▶ Problem to work on
Copy out every one of the rows below without changing a word, and leave the pictures out.

▶ Task data
>>>>>
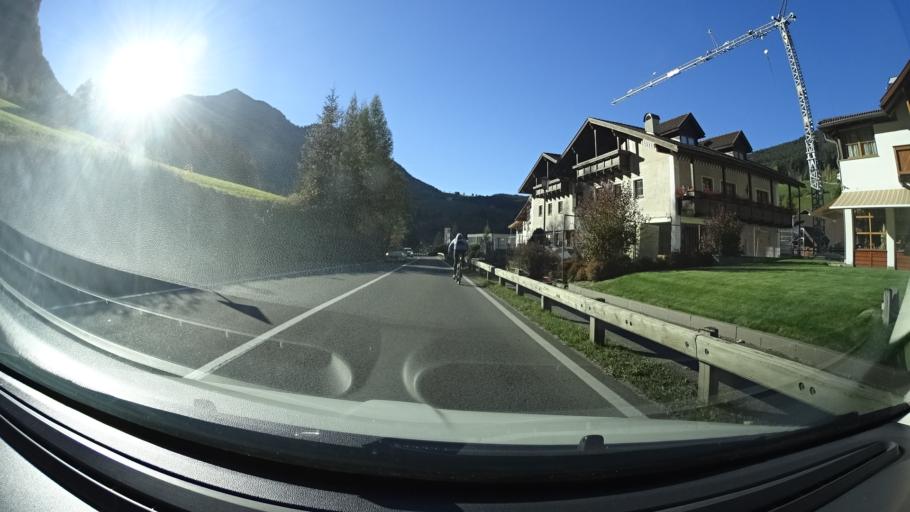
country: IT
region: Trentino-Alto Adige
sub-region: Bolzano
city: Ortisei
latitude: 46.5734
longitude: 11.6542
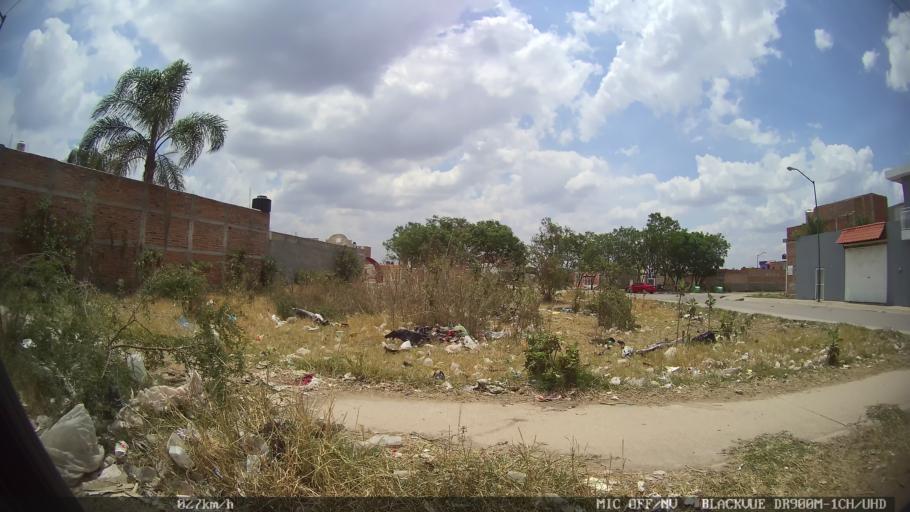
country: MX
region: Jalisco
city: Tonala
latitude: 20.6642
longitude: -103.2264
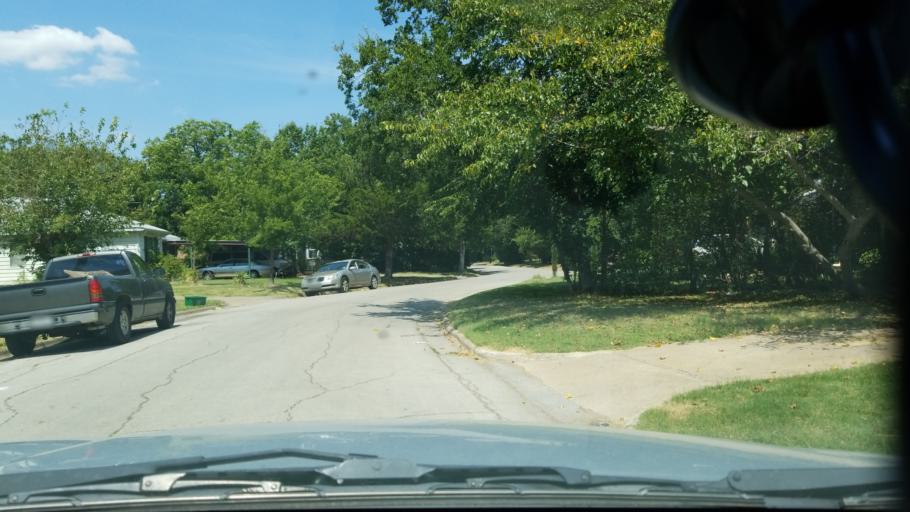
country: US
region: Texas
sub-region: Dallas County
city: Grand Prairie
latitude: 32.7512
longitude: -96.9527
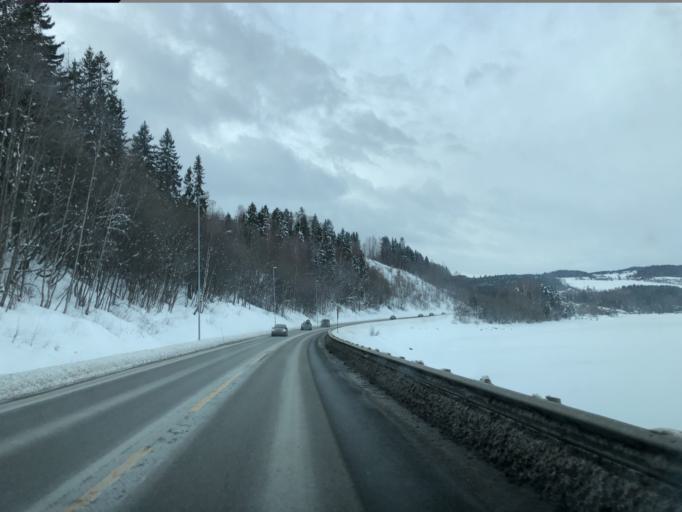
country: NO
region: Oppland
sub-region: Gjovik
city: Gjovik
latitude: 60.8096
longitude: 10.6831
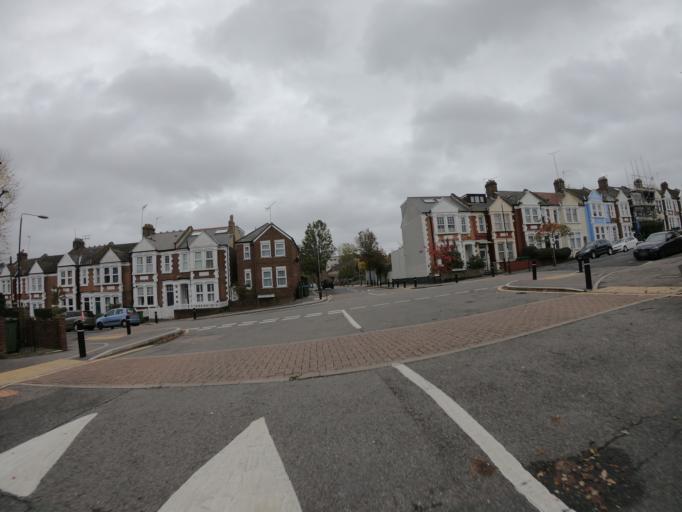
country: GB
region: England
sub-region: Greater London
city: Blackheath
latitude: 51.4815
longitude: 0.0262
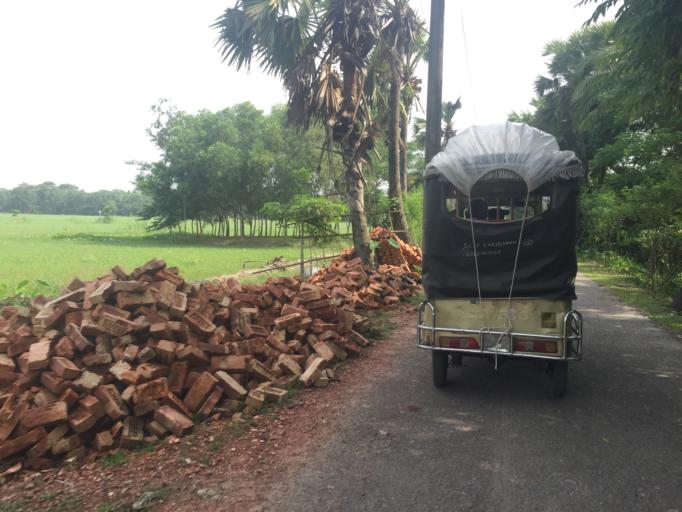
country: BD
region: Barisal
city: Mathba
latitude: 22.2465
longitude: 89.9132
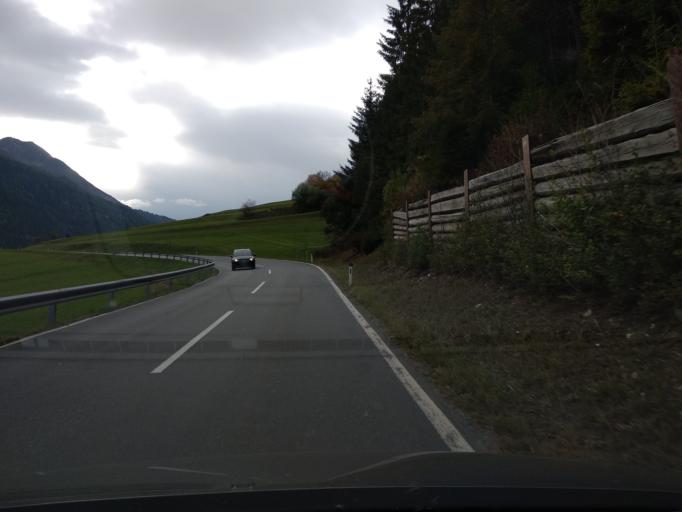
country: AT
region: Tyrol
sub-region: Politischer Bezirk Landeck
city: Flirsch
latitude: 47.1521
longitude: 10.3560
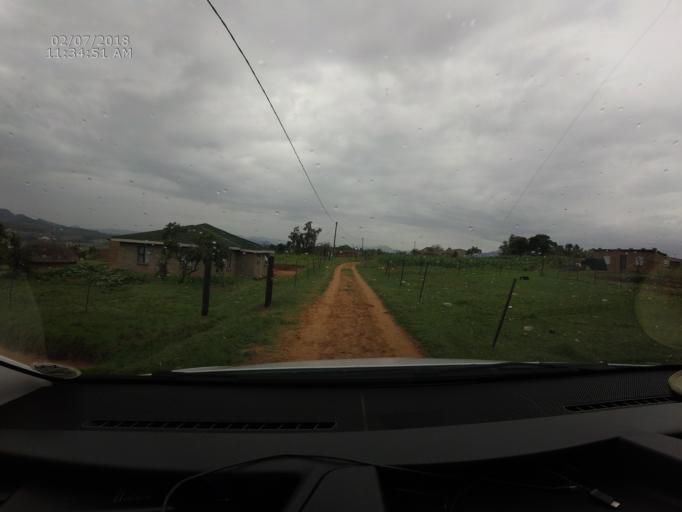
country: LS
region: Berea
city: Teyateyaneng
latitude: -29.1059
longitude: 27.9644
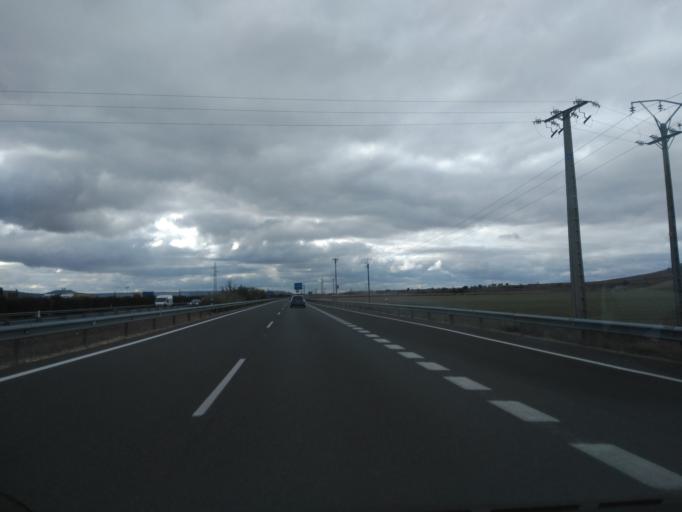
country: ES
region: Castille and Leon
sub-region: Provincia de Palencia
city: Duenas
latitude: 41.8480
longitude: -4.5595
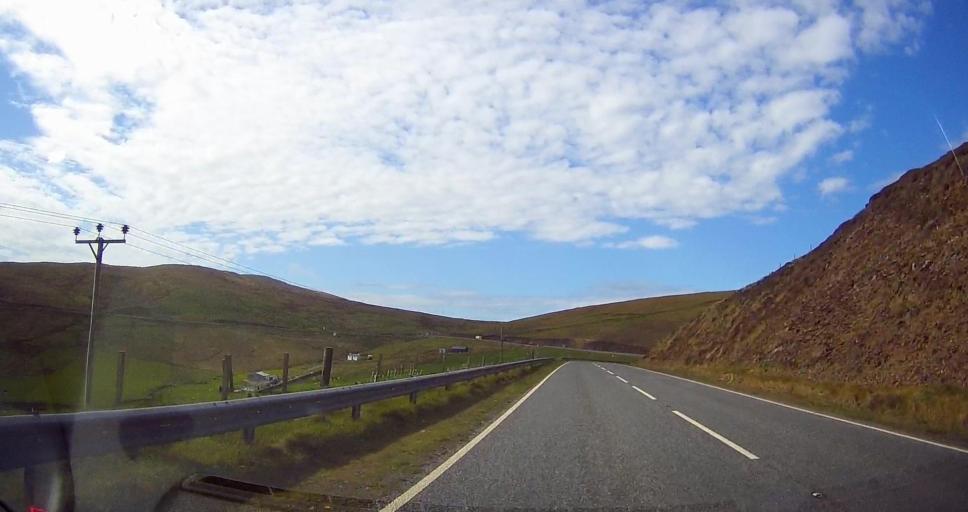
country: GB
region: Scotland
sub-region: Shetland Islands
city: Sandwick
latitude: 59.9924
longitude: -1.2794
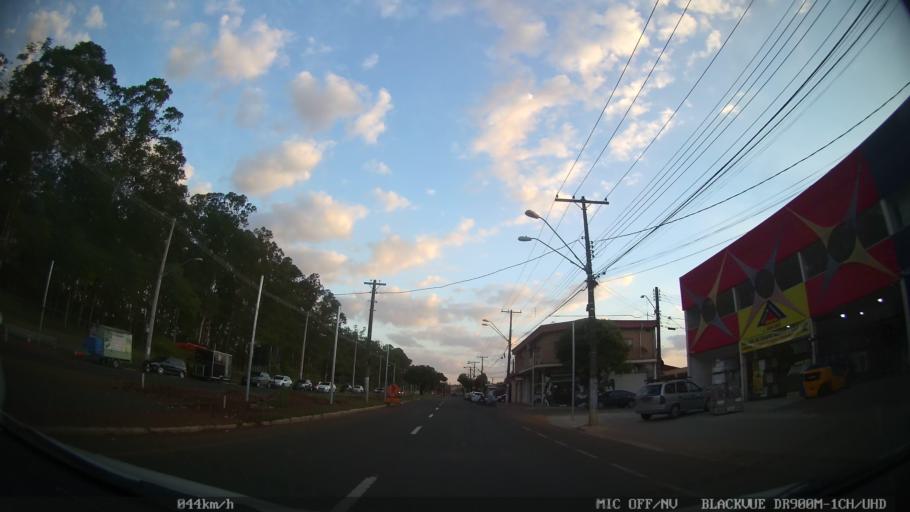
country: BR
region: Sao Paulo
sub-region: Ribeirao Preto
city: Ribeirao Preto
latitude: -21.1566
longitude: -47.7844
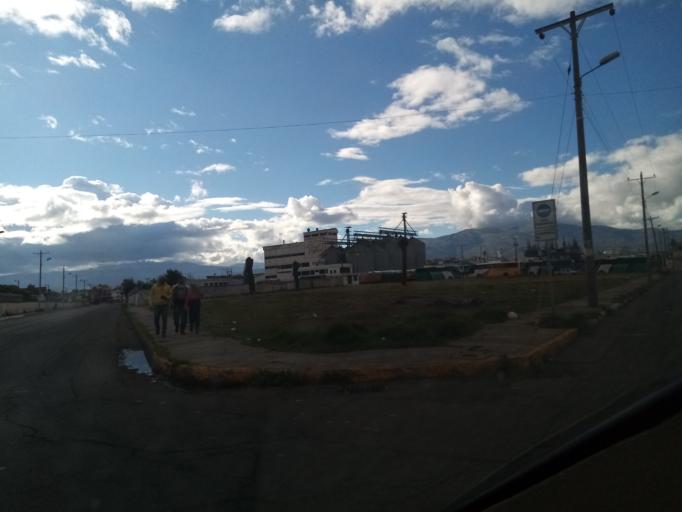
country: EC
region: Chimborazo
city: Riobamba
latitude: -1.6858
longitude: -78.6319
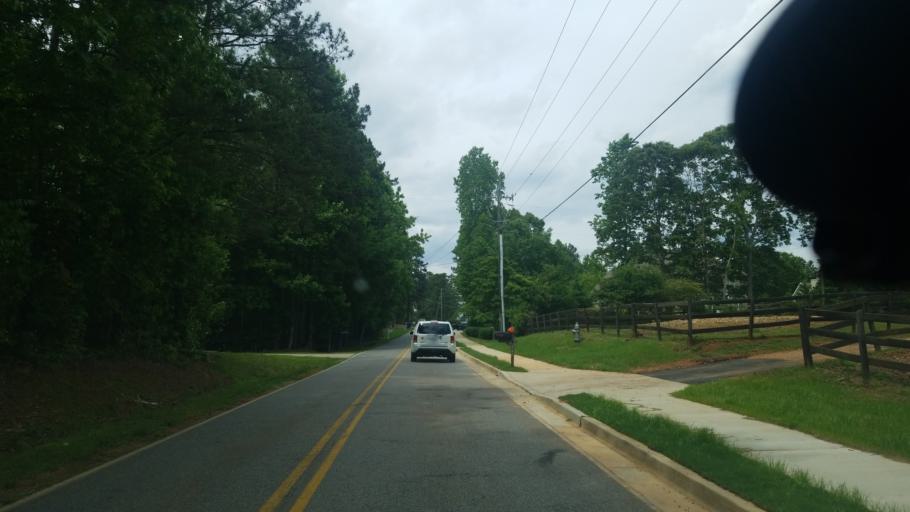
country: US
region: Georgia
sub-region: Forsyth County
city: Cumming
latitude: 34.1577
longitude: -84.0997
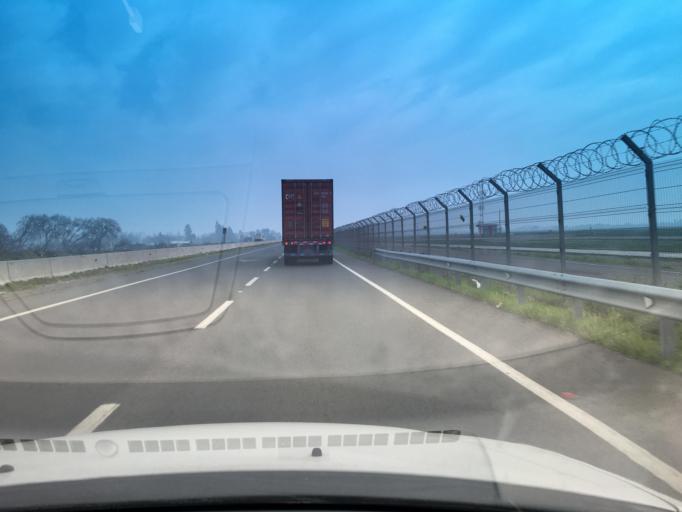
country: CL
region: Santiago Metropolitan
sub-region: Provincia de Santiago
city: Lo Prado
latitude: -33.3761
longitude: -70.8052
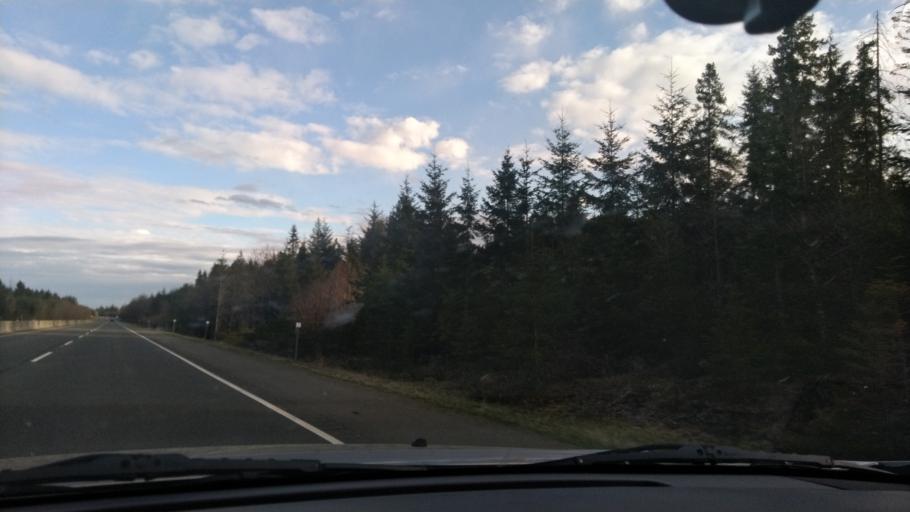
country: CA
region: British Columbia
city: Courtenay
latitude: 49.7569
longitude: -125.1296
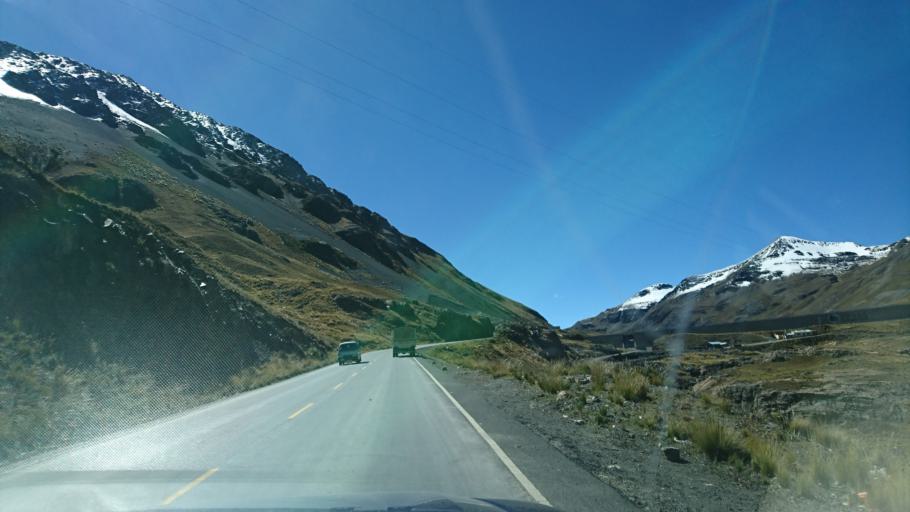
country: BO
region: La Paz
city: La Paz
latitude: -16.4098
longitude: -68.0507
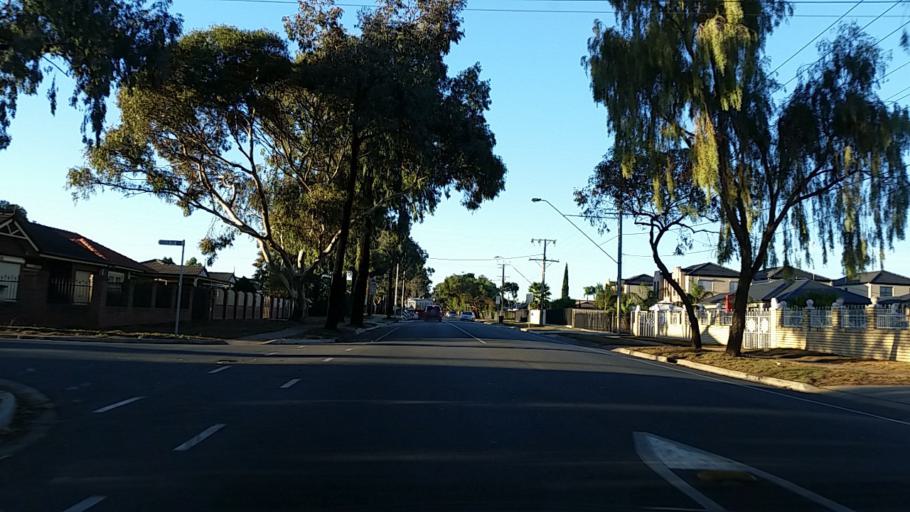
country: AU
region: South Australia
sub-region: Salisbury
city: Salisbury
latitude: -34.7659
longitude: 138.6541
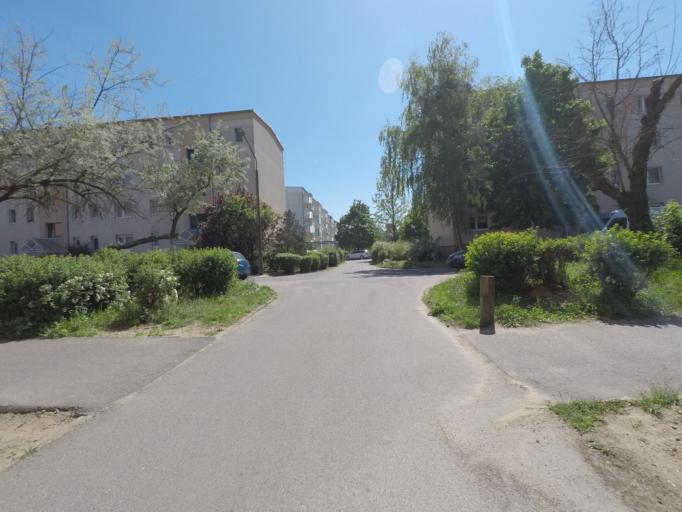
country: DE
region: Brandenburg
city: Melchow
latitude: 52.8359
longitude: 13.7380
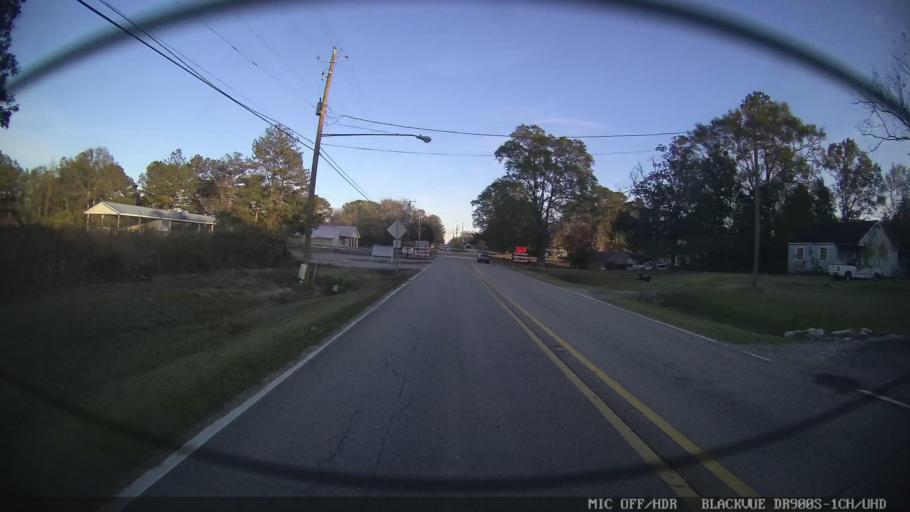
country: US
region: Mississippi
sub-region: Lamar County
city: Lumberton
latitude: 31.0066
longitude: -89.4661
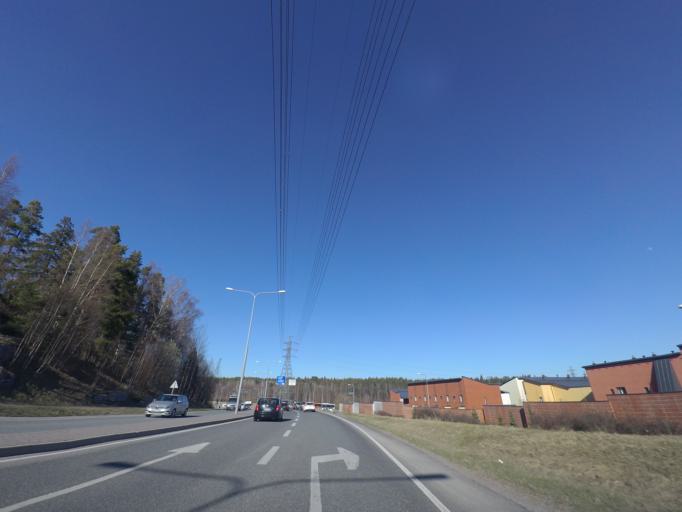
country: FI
<<<<<
▶ Response to the exercise
country: IT
region: Trentino-Alto Adige
sub-region: Bolzano
city: Ortisei
latitude: 46.5734
longitude: 11.6542
country: MX
region: Jalisco
city: Tonala
latitude: 20.6642
longitude: -103.2264
country: US
region: Texas
sub-region: Dallas County
city: Grand Prairie
latitude: 32.7512
longitude: -96.9527
country: NO
region: Oppland
sub-region: Gjovik
city: Gjovik
latitude: 60.8096
longitude: 10.6831
country: GB
region: England
sub-region: Greater London
city: Blackheath
latitude: 51.4815
longitude: 0.0262
country: BD
region: Barisal
city: Mathba
latitude: 22.2465
longitude: 89.9132
country: AT
region: Tyrol
sub-region: Politischer Bezirk Landeck
city: Flirsch
latitude: 47.1521
longitude: 10.3560
country: LS
region: Berea
city: Teyateyaneng
latitude: -29.1059
longitude: 27.9644
country: ES
region: Castille and Leon
sub-region: Provincia de Palencia
city: Duenas
latitude: 41.8480
longitude: -4.5595
country: GB
region: Scotland
sub-region: Shetland Islands
city: Sandwick
latitude: 59.9924
longitude: -1.2794
country: BR
region: Sao Paulo
sub-region: Ribeirao Preto
city: Ribeirao Preto
latitude: -21.1566
longitude: -47.7844
country: EC
region: Chimborazo
city: Riobamba
latitude: -1.6858
longitude: -78.6319
country: US
region: Georgia
sub-region: Forsyth County
city: Cumming
latitude: 34.1577
longitude: -84.0997
country: CL
region: Santiago Metropolitan
sub-region: Provincia de Santiago
city: Lo Prado
latitude: -33.3761
longitude: -70.8052
country: CA
region: British Columbia
city: Courtenay
latitude: 49.7569
longitude: -125.1296
country: BO
region: La Paz
city: La Paz
latitude: -16.4098
longitude: -68.0507
country: AU
region: South Australia
sub-region: Salisbury
city: Salisbury
latitude: -34.7659
longitude: 138.6541
country: DE
region: Brandenburg
city: Melchow
latitude: 52.8359
longitude: 13.7380
country: US
region: Mississippi
sub-region: Lamar County
city: Lumberton
latitude: 31.0066
longitude: -89.4661
country: FI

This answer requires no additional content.